The pull function transfers data from the GPU back to the host. It will be returned as a numpy array.

# Pull gpu_image to the host
arr = cle.pull(gpu_image)

The data type of the array will be the same as the data type of the image on the GPU.

Free memory

Because memory on the GPU can be limited, it is beneficial to free memory when it is no longer needed. In pyclesperanto, you can free memory similarly to Python using the del keyword.

# Free the memory of the image on the GPU
del gpu_image

Apply operations on images

In pyclesperanto, most functions are filters or mathematical operations on images. We tried to keep the API as simple as possible with a standard convention for all the functions.

cle.function_name(input, output, arg0, arg1, ...)

The output memory is part of the function signature because the GPU cannot allocate memory by itself; you need to specify the output memory space in which it will write the result. For example, to apply a filter such as a Gaussian blur, you need to specify the following code:

# Push an image to the GPU
gpu_input = cle.push(cpu_image)
# Create an output of the same size as the input
gpu_output = cle.create(cpu_image.shape)
# Apply a Gaussian blur with sigma_x=2 and sigma_y=2
cle.gaussian_blur(gpu_input, gpu_output, sigma_x=2, sigma_y=2)
# Pull back the result to the host memory
result = cle.pull(gpu_output)

Even though it can be a bit tedious, this code provides total control over the data and memory being processed. Now, it is also possible to let pyclesperanto manage some of the memory operations, like the push and create of the input and output, making your code shorter. However, we will rely here on the default behavior of the functions, which might not be the most efficient in terms of memory usage in some cases.

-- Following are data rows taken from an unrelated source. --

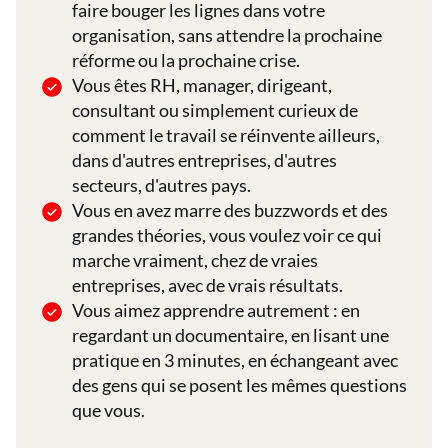
faire bouger les lignes dans votre
organisation, sans attendre la prochaine
réforme ou la prochaine crise.
Vous êtes RH, manager, dirigeant,
consultant ou simplement curieux de
comment le travail se réinvente ailleurs,
dans d'autres entreprises, d'autres
secteurs, d'autres pays.
Vous en avez marre des buzzwords et des
grandes théories, vous voulez voir ce qui
marche vraiment, chez de vraies
entreprises, avec de vrais résultats.
Vous aimez apprendre autrement : en
regardant un documentaire, en lisant une
pratique en 3 minutes, en échangeant avec
des gens qui se posent les mêmes questions
que vous.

# Apply a Gaussian blur directly on a numpy array and save the result in a pyclesperanto array
gpu_output = cle.gaussian_blur(cpu_image, sigma_x=2, sigma_y=2)
# Pull back the result to the host
result = cle.pull(gpu_output)

Here, the cpu_image is pushed to the GPU and the output GPU space is created automatically when calling the operation gaussian_blur. The function will return a pyclesperanto array. Memory transfers are still applied in the background, but the user does not have to worry about it.

Pipeline of operations

Most operations in pyclesperanto are filters. This means that you can chain them together to create a pipeline of operations. For example, to apply a Gaussian blur followed by a threshold, you can write the following code:

# Apply a Gaussian blur
gpu_input = cle.push(cpu_image)
gpu_output = cle.create(cpu_image.shape)
cle.gaussian_blur(gpu_input, gpu_output, sigma_x=2, sigma_y=2)
blurred = cle.pull(gpu_output)

# Apply a threshold
gpu_input = cle.push(blurred)
gpu_output = cle.create(blurred.shape)
cle.greater_constant(gpu_output, gpu_output, constant=0.5)
binarized = cle.pull(gpu_output)

Although this code is correct, it is not optimal due to the push and pull in between the two operations. This code is good for prototyping as it allows you to inspect the result of each operation. But in the final version of the code, it is better to chain the operations together to avoid the memory transfers (e.g., push and pull).

# Apply a Gaussian blur
gpu_blurred = cle.gaussian_blur(cpu_image, sigma_x=2, sigma_y=2)
# Apply a threshold
gpu_binarized = cle.greater_constant(gpu_blurred, constant=0.5)
# Read the output on host
binarized = cle.pull(gpu_binarized)

Here we only use push at the beginning, inside the gaussian_blur operation, and pull at the end of the pipeline when we need to access the data from the CPU. The create operation for output data is done automatically inside each operation.